Contrairement aux phragmites comme le roseau, le miscanthus est terrestre plutôt qu’aquatique. Des précipitations annuelles de 800 millimètres lui suffisent. C’est d’ailleurs à peu près ce qui tombe sur les terres des Schaumberger, dans la région de l’Egerland. La plante n’est pas non plus particulièrement exigeante en termes de conditions de sol. « Elle s’adapte aux sols sablonneux, mais aussi aux sols plus lourds et argileux », explique Roland Schaumberger. « Il faut comprendre les plantes pour qu’elles puissent répondre à nos attentes », commente-t-il en désignant une parcelle. « Cet emplacement à flanc de colline convient bien au miscanthus, qui ne supporte pas un sol saturé en eau. Il nécessite également très peu d’azote. De plus, il est facile à cultiver et n’est pas sujet aux maladies fongiques ou virales. Le seul précédent à éviter est le maïs, car la pyrale apprécie aussi les rhizomes tendres du miscanthus. »
Un assolement diversifié
Ses premiers succès avec le miscanthus ont convaincu les Schaumberger de poursuivre l’expérience.

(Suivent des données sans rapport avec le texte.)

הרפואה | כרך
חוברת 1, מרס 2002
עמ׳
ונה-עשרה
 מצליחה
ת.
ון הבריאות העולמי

Ils souhaitent désormais étendre la sole de cette culture, idéalement en multipliant leurs propres rhizomes, qu’ils ont dû jusqu’à présent importer d’Autriche. Leur production de matériaux renouvelables ne se cantonne toutefois pas au miscanthus, puisqu’ils cultivent le chanvre depuis de nombreuses années. En plus de son utilisation comme fibre naturelle, Elke, Roland et son frère André ont développé ces dernières années une gamme impressionnante de produits innovants, qui ont trouvé des débouchés aussi bien dans les points de vente traditionnels que sur leur boutique en ligne. Ils proposent ainsi du thé, des huiles, des sirops, des noix, des cosmétiques et même du vin mousseux aromatisés au chanvre.

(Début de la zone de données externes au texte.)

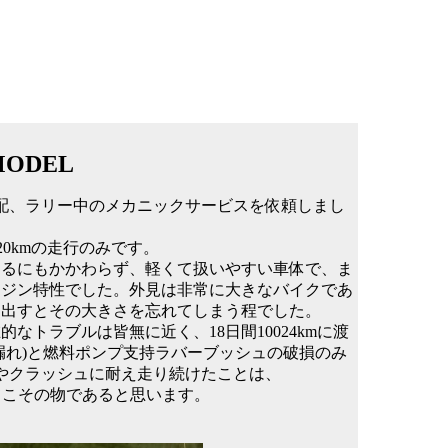
 MODEL
LY手配、ラリー中のメカニックサービスを依頼しまし
0kmの走行のみです。
あるにもかかわらず、軽くて扱いやすい車体で、ま
ンジン特性でした。外見は非常に大きなバイクであ
り出すとその大きさを忘れてしまう程でした。
トラブルは皆無に近く、18日間10024kmに渡
漏れ)と燃料ポンプ支持ラバーブッシュの破損のみ
倒やクラッシュに耐え走り続けたことは、
ってこその物であると思います。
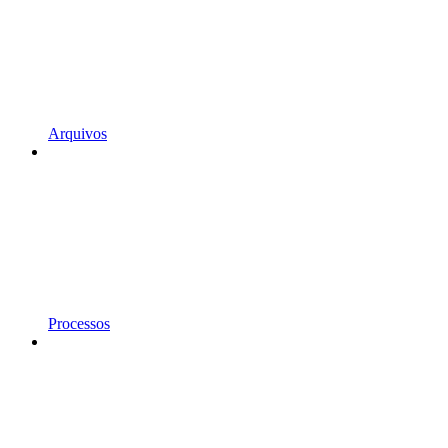
Arquivos
Processos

Le passage aux matières premières renouvelables et à la culture de lupins doux, d’orge de brasserie et d’avoine de printemps n’était pas sans risque ; il a nécessité d’importants investissements. Afin de pouvoir gérer cette exploitation agricole comme une entreprise familiale, les Schaumberger ont fondé en 2010 la coopérative Agronaro, passée entre temps de 6 à 1 500 membres. 30 millions d’euros y ont déjà été investis. Ses membres se sont délibérément positionnés sur le créneau des énergies renouvelables, avec de bons retours sur investissement jusqu’à présent. Tandis qu’André a en charge le volet commercial, la jeune équipe motivée autour d’Elke et Roland se concentre sur la production au cœur de l’Europe, fidèle à sa devise « Nous aimons traverser les frontières ».